EXCERTO DA PÁGINA:

Internacional

Um golpe contra a cúria romana

– Francisco é o primeiro Papa americano, o primeiro jesuíta e o primeiro a escolher este   nome. Adivinham-se mudanças no governo da Igreja

A eleição de Jorge Mario Bergoglio rompe os moldes do governo central da Igreja Católica. O pontífice vindo do “fim do mundo”, como ele próprio disse, altera a óptica do catolicismo sobre o 

planeta. Isto se não for engolido pelo turbilhão de Roma. O Papa Francisco foi escolhido num golpe de mestre dos cardeais eleitores e deverá corresponder às expectativas. Se o primeiro Papa jesuíta da História acabasse como os jesuítas do filme “A Missão”, de Roland Joffe, seria uma desilusão universal.

Não será fácil para o Papa, que vivia em duas assoalhadas de Buenos Aires, passar a habitar um dos palácios mais sumptuosos do Vaticano, servido por um mordomo em vez de cozinhar o seu jantar, escoltado e vigiado pela Guarda Suíça, escrutinado e talvez entorpecido pela parafernália de um aparelho de governo secular. Não seria de admirar que decidisse viver de forma mais espartana. Não será um simón Bolívar para os 1200 milhões de católicos, mas é provável que se revele um surpreendente João XXIII dos tempos modernos.

Num conclave durante o qual muitos cardeais mudaram de planos, ocorreu um golpe (talvez santo, mas golpe), embora em linguagem eclesiástica se chame consenso. Os cardeais da Alemanha e dos Estados Unidos, considerados reformistas, uniram-se a muitos latino-americanos e a alguns representantes do terceiro Mundo no apoio a Bergoglio, a partir da terceira votação. Pela frente tinham uma oposição, sobretudo curial e italiana, dividida e desorientada pelos recentes escândalos, incapaz de se congregar em torno de qualquer dos “papáveis” mais bem cotados. Algo semelhante sucedeu em 1978, quando o empate continuado entre dois italianos favoreceu a eleição de Karol Wojtyla (João Paulo II).

Não há informações directas sobre o que se passou enquanto os 115 cardeais estiveram trancados na Capela Sistina. Vários indícios permitem deduzir que, a partir do terceiro escrutínio, muitos eleitores decidiram virar a pagina das corrupções, do Vatileaks, do banco papal e dos relatórios secretos sobre lobbies, para dar uma reviravolta, ao que parece, total.  Francisco terá sido eleito para reformar a cúria, o governo central   da igreja. Tem uma visão moderna da igreja e dos problemas do mundo, explica Sergio Rubin, autor de O Jesuíta – livro sobre Bergoglio-, prevendo um Papa bom, mas determinado.

DADOS DE ORIGEM:
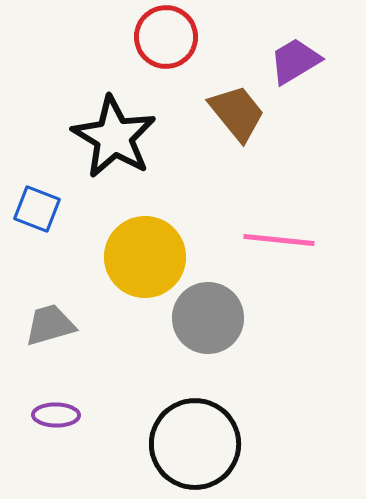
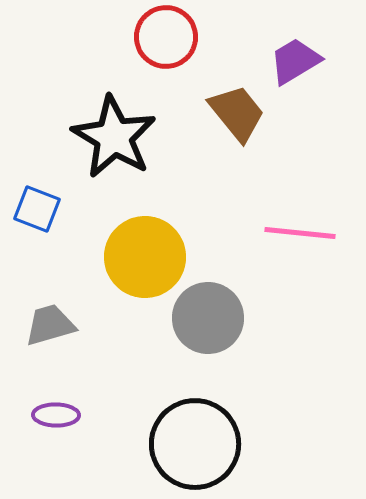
pink line: moved 21 px right, 7 px up
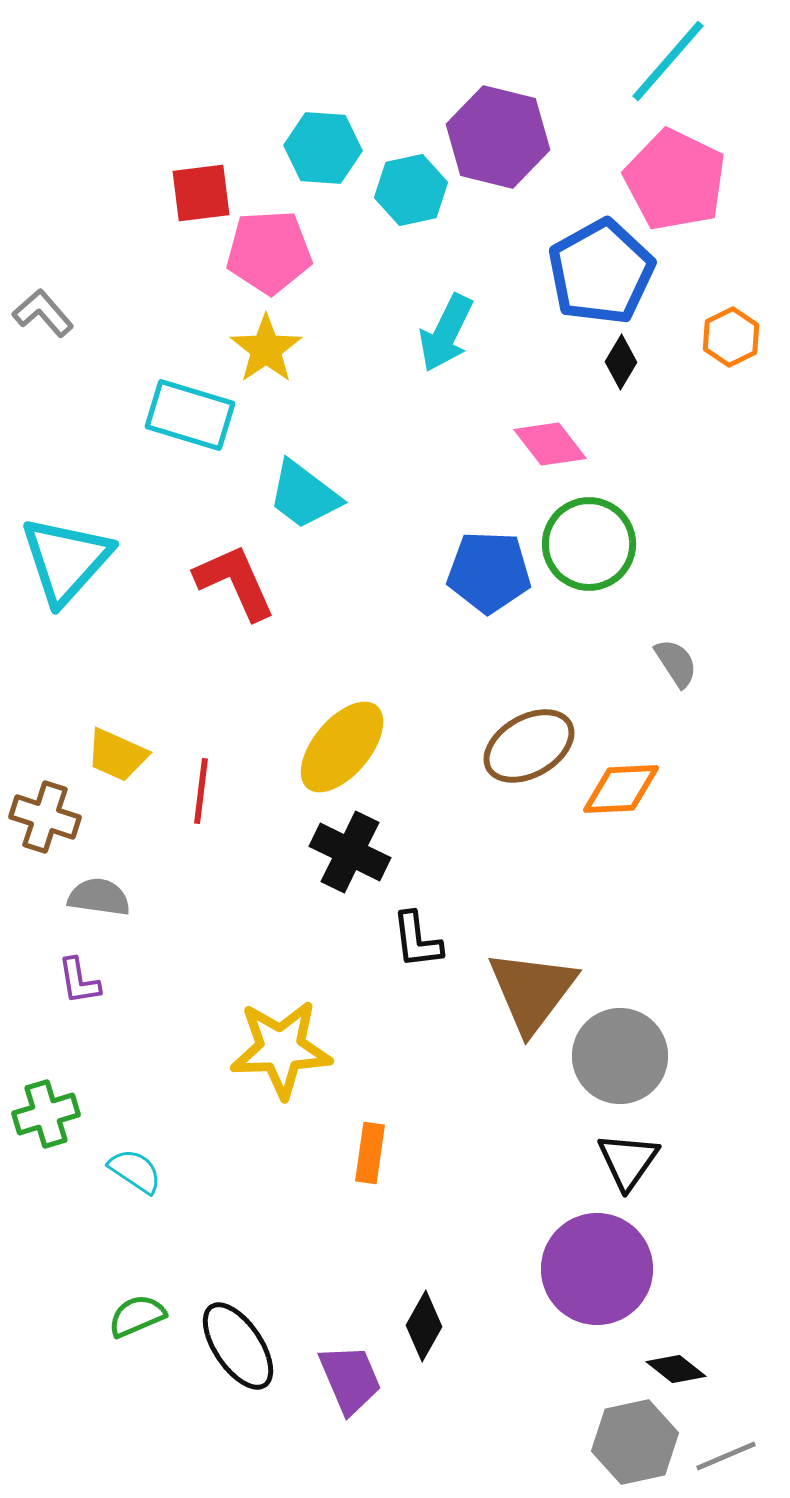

EXERCÍCIO ESCRITO 1:
Traduza para inglês a seguinte frase do excerto da página: "Não seria de admirar que decidisse viver de forma mais espartana."
EXERCÍCIO ESCRITO 2:
Responda, com base no excerto da página:
(a) Quantos cardeais estiveram trancados na Capela Sistina?
(b) Em que ano foi eleito Karol Wojtyla?
(c) Em quantas assoalhadas de Buenos Aires vivia o Papa?
EXERCÍCIO ESCRITO 3:
Cite o trecho do excerto da página que começa em "planeta. Isto se" e prossegue até "dos tempos modernos.".

RESPOSTA 1:
It would not be surprising if he decided to live in a more spartan way.

RESPOSTA 2:
(a) 115.
(b) 1978.
(c) Duas.

RESPOSTA 3:
planeta. Isto se não for engolido pelo turbilhão de Roma. O Papa Francisco foi escolhido num golpe de mestre dos cardeais eleitores e deverá corresponder às expectativas. Se o primeiro Papa jesuíta da História acabasse como os jesuítas do filme “A Missão”, de Roland Joffe, seria uma desilusão universal.

Não será fácil para o Papa, que vivia em duas assoalhadas de Buenos Aires, passar a habitar um dos palácios mais sumptuosos do Vaticano, servido por um mordomo em vez de cozinhar o seu jantar, escoltado e vigiado pela Guarda Suíça, escrutinado e talvez entorpecido pela parafernália de um aparelho de governo secular. Não seria de admirar que decidisse viver de forma mais espartana. Não será um simón Bolívar para os 1200 milhões de católicos, mas é provável que se revele um surpreendente João XXIII dos tempos modernos.